My dad likes to tell the story of a man searching for something under a lamp post. A second man sees him and asks what he’s looking for.
“My keys,” replies the first man.
“Where did you lose them?”
“Over there,” the first man says, pointing a few yards away to the shadows.
“Why are you looking here then?”
“The light is better here.”
Don’t be that first guy.
2. Assuming the person you are talking to knows more than they actually do about your area of expertise
It’s not easy speak up and admit that you don’t understand something especially in front of a group or for superiors in front of their team. That may cause people to seem like they understand or agree when they were really just confused. Research your audience ahead of time to determine how much exposure they likely had to your area of expertise. It also doesn’t hurt to watch your buzzword count and compile some good analogies and metaphors.
3. Assuming the person you are talking to knows less than they actually do about your area of expertise
Want to be more charismatic? Make the person you are talking to feel smart. Ask some questions to clarify what they already know and where their gaps in knowledge are. It’s always awkward to hear someone explain a concept for 2 minutes only to be interrupted with “I knew that, I just wanted this one particular question answered.” Bottom line, don’t make assumptions.
4. Not asking questions or offering insights
As an engineer and a person you can provide insights to help direct the course of the product or system. Worse case scenario nothing happens. Best case scenario you add value/save a life/cure cancer.
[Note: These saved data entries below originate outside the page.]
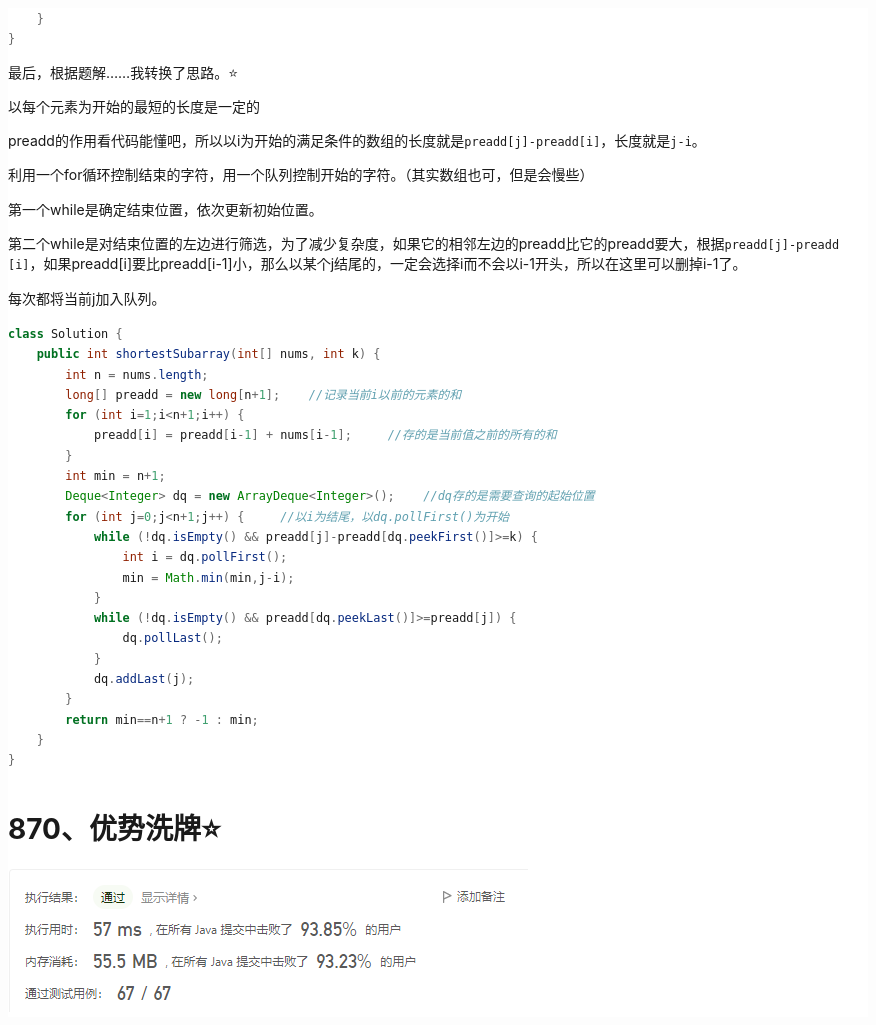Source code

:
 ```java
    }
}
```

最后，根据题解……我转换了思路。⭐

以每个元素为开始的最短的长度是一定的

preadd的作用看代码能懂吧，所以以i为开始的满足条件的数组的长度就是`preadd[j]-preadd[i]`，长度就是`j-i`。

利用一个for循环控制结束的字符，用一个队列控制开始的字符。（其实数组也可，但是会慢些）

第一个while是确定结束位置，依次更新初始位置。

第二个while是对结束位置的左边进行筛选，为了减少复杂度，如果它的相邻左边的preadd比它的preadd要大，根据`preadd[j]-preadd[i]`，如果preadd[i]要比preadd[i-1]小，那么以某个j结尾的，一定会选择i而不会以i-1开头，所以在这里可以删掉i-1了。

每次都将当前j加入队列。

```java
class Solution {
    public int shortestSubarray(int[] nums, int k) {
        int n = nums.length;
        long[] preadd = new long[n+1];    //记录当前i以前的元素的和
        for (int i=1;i<n+1;i++) {
            preadd[i] = preadd[i-1] + nums[i-1];     //存的是当前值之前的所有的和
        }
        int min = n+1;
        Deque<Integer> dq = new ArrayDeque<Integer>();    //dq存的是需要查询的起始位置
        for (int j=0;j<n+1;j++) {     //以i为结尾，以dq.pollFirst()为开始
            while (!dq.isEmpty() && preadd[j]-preadd[dq.peekFirst()]>=k) {
                int i = dq.pollFirst();
                min = Math.min(min,j-i);
            }
            while (!dq.isEmpty() && preadd[dq.peekLast()]>=preadd[j]) {
                dq.pollLast();
            }
            dq.addLast(j);
        }
        return min==n+1 ? -1 : min;
    }
}
```



# 870、优势洗牌⭐

![image-20221009202231681](pic/image-20221009202231681.png)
5. Not understanding how you fit into the end-to-end product life cycle, architecture, or business model
Your brain power is underutilized if you only focus on solving problems in one step of one process. Understanding the context can help you not only contribute towards broader goals more effectively but also make your day-to-day design and analysis tasks easier.
6. Hoarding information
If you’re a knowledge worker you probably studied and learned on the job to accumulate your current knowledge. Share it. You’ll be seen as a thought leader, your impact will scale, and you’ll have more time to acquire new knowledge.
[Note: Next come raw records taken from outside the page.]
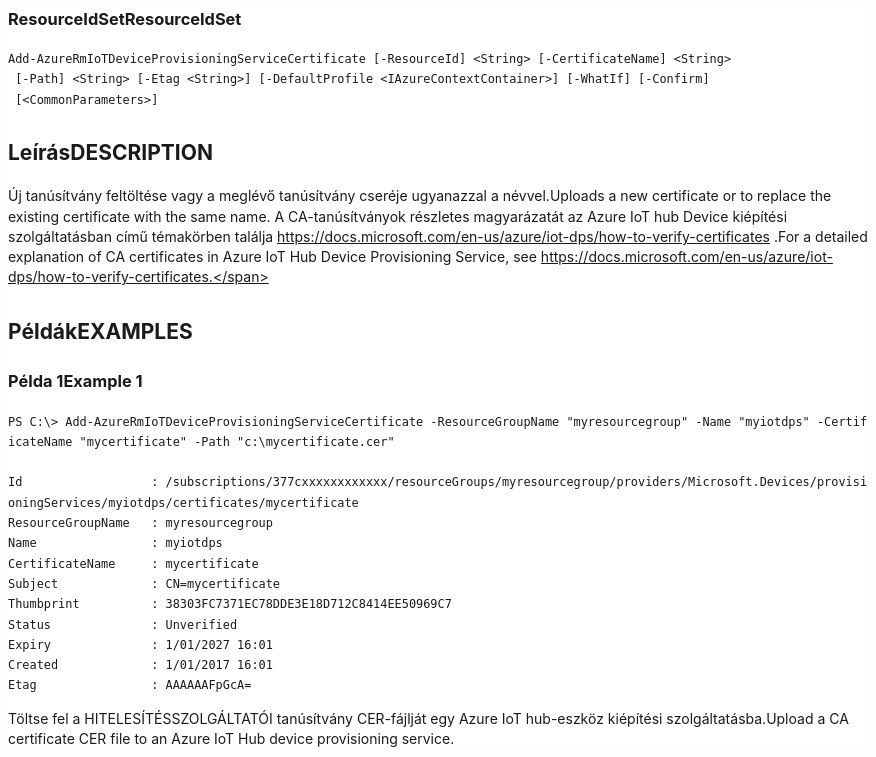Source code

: ### <span data-ttu-id="7bdf2-107">ResourceIdSet</span><span class="sxs-lookup"><span data-stu-id="7bdf2-107">ResourceIdSet</span></span>
```
Add-AzureRmIoTDeviceProvisioningServiceCertificate [-ResourceId] <String> [-CertificateName] <String>
 [-Path] <String> [-Etag <String>] [-DefaultProfile <IAzureContextContainer>] [-WhatIf] [-Confirm]
 [<CommonParameters>]
```

## <span data-ttu-id="7bdf2-108">Leírás</span><span class="sxs-lookup"><span data-stu-id="7bdf2-108">DESCRIPTION</span></span>
<span data-ttu-id="7bdf2-109">Új tanúsítvány feltöltése vagy a meglévő tanúsítvány cseréje ugyanazzal a névvel.</span><span class="sxs-lookup"><span data-stu-id="7bdf2-109">Uploads a new certificate or to replace the existing certificate with the same name.</span></span>
<span data-ttu-id="7bdf2-110">A CA-tanúsítványok részletes magyarázatát az Azure IoT hub Device kiépítési szolgáltatásban című témakörben találja https://docs.microsoft.com/en-us/azure/iot-dps/how-to-verify-certificates .</span><span class="sxs-lookup"><span data-stu-id="7bdf2-110">For a detailed explanation of CA certificates in Azure IoT Hub Device Provisioning Service, see https://docs.microsoft.com/en-us/azure/iot-dps/how-to-verify-certificates.</span></span>

## <span data-ttu-id="7bdf2-111">Példák</span><span class="sxs-lookup"><span data-stu-id="7bdf2-111">EXAMPLES</span></span>

### <span data-ttu-id="7bdf2-112">Példa 1</span><span class="sxs-lookup"><span data-stu-id="7bdf2-112">Example 1</span></span>
```
PS C:\> Add-AzureRmIoTDeviceProvisioningServiceCertificate -ResourceGroupName "myresourcegroup" -Name "myiotdps" -CertificateName "mycertificate" -Path "c:\mycertificate.cer"

Id                  : /subscriptions/377cxxxxxxxxxxxx/resourceGroups/myresourcegroup/providers/Microsoft.Devices/provisioningServices/myiotdps/certificates/mycertificate
ResourceGroupName   : myresourcegroup
Name                : myiotdps
CertificateName     : mycertificate
Subject             : CN=mycertificate
Thumbprint          : 38303FC7371EC78DDE3E18D712C8414EE50969C7
Status              : Unverified
Expiry              : 1/01/2027 16:01
Created             : 1/01/2017 16:01
Etag                : AAAAAAFpGcA=
```

<span data-ttu-id="7bdf2-113">Töltse fel a HITELESÍTÉSSZOLGÁLTATÓI tanúsítvány CER-fájlját egy Azure IoT hub-eszköz kiépítési szolgáltatásba.</span><span class="sxs-lookup"><span data-stu-id="7bdf2-113">Upload a CA certificate CER file to an Azure IoT Hub device provisioning service.</span></span>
7. Communicating with stakeholders in your language, not theirs
If you want to shorten the time you spend in meetings and the length of emails with your stakeholders, learn what is important to them and the vocabulary they use. Then deliver questions, pros and cons, and options in that language.
8. Underestimating the influence of politics, funding, and organizational change on an engineering plan
Unless you are very lucky you won’t be designing products or systems in absence of political, business, financial, or regulatory pressures. It’s a lot easier to understand that landscape ahead of time and to incorporate it into your idea generation than to keep going back to the drawing board.
9. Becoming isolated
Surrounding yourself with only people who think like you and talk like you results in boring products.
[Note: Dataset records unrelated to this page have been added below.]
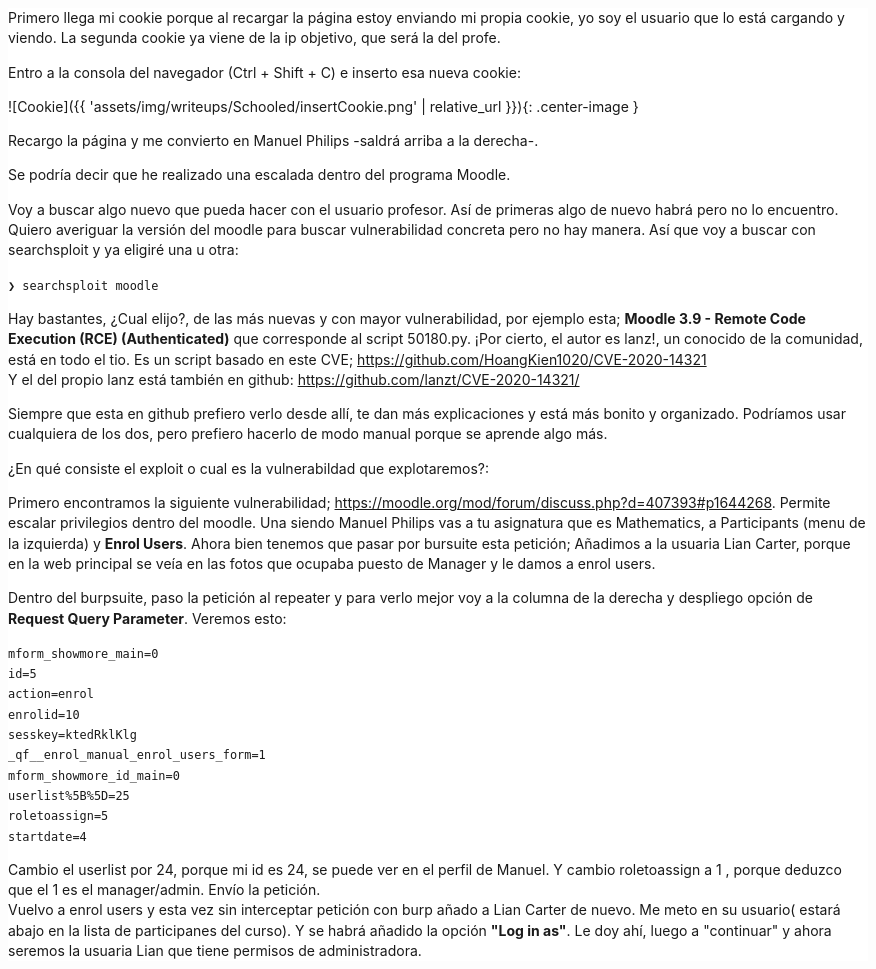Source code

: Primero llega mi cookie porque al recargar la página estoy enviando mi propia cookie, yo soy el usuario que lo está cargando y viendo. La segunda cookie ya viene de la ip objetivo, que será la del profe.

Entro a la consola del navegador (Ctrl + Shift + C) e inserto esa nueva cookie:

![Cookie]({{ 'assets/img/writeups/Schooled/insertCookie.png' | relative_url }}){: .center-image }

Recargo la página y me convierto en Manuel Philips -saldrá arriba a la derecha-.

Se podría decir que he realizado una escalada dentro del programa Moodle.

Voy a buscar algo nuevo que pueda hacer con el usuario profesor. Así de primeras algo de nuevo habrá pero no lo encuentro. Quiero averiguar la versión del moodle para buscar vulnerabilidad concreta pero no hay manera. Así que voy a buscar con searchsploit y ya eligiré una u otra:
```
❯ searchsploit moodle
```
Hay bastantes, ¿Cual elijo?, de las más nuevas y con mayor vulnerabilidad, por ejemplo esta; **Moodle 3.9 - Remote Code Execution (RCE) (Authenticated)** que corresponde al script 50180.py. ¡Por cierto, el autor es lanz!, un conocido de la comunidad, está en todo el tio. Es un script basado en este CVE; https://github.com/HoangKien1020/CVE-2020-14321  
Y el del propio lanz está también en github: https://github.com/lanzt/CVE-2020-14321/

Siempre que esta en github prefiero verlo desde allí, te dan más explicaciones y está más bonito y organizado. Podríamos usar cualquiera de los dos, pero prefiero hacerlo de modo manual porque se aprende algo más.

¿En qué consiste el exploit o cual es la vulnerabildad que explotaremos?:  

Primero encontramos la siguiente vulnerabilidad; https://moodle.org/mod/forum/discuss.php?d=407393#p1644268. Permite escalar privilegios dentro del moodle. Una siendo Manuel Philips vas a tu asignatura que es Mathematics, a Participants (menu de la izquierda) y **Enrol Users**. Ahora bien tenemos que pasar por bursuite esta petición; Añadimos a la usuaria Lian Carter, porque en la web principal se veía en las fotos que ocupaba puesto de Manager y le damos a enrol users.

Dentro del burpsuite, paso la petición al repeater y para verlo mejor voy a la columna de la derecha y despliego opción de **Request Query Parameter**. Veremos esto:
```
mform_showmore_main=0
id=5
action=enrol
enrolid=10
sesskey=ktedRklKlg
_qf__enrol_manual_enrol_users_form=1
mform_showmore_id_main=0
userlist%5B%5D=25
roletoassign=5
startdate=4
```
Cambio el userlist por 24, porque mi id es 24, se puede ver en el perfil de Manuel. Y cambio roletoassign a 1 , porque deduzco que el 1 es el manager/admin. Envío la petición.  
Vuelvo a enrol users y esta vez sin interceptar petición con burp añado a Lian Carter de nuevo. Me meto en su usuario( estará abajo en la lista de participanes del curso). Y se habrá añadido la opción **"Log in as"**. Le doy ahí, luego a "continuar" y ahora seremos la usuaria Lian que tiene permisos de administradora.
10. Building for ourselves instead of the customer
It can be hard when you are spending 50-60 hours a week with a product to not feel like it is your baby. Our job as engineers is to use technology to serve the needs of people, which doesn’t always align to opportunities to test out that new technique or technology you’ve been dying to try. Start a side hustle, take a course, or run some design spikes to gain new skills.
Do you make any of these mistakes? Any other tips on how to avoid them?
2 thoughts on “Top 10 mistakes engineers make”
All the points are excellent. Point #1. really resonated with me. As an engineer, understanding the why/what in the beginning provides a context to the how. When I thoroughly grasp the why/what and always allow it to remain at the back of my head decisions about the how become much clearer and finite because the how becomes a means to an end and does not devolve to an end in itself. Thinking about “what are we doing and why are we doing it” first makes “how are we going to do this” much easier and if lucky even obvious. This is an excellent site/resource!
That’s a great point! Some people rush to the design phase to finish quickly but in the long run it’s much faster (and cheaper) to take the time to identify the need first. Without defining the problem space before moving to the solution space you could end up wandering around the solution space hoping you’ll eventually fix the problem. As you said, getting that clarity upfront can help narrow down the design options and maybe reveal some options you might not have otherwise considered.
Some questions to ask upfront: Who are we expecting to help? Why do they need our help? Is this problem just a symptom of something deeper?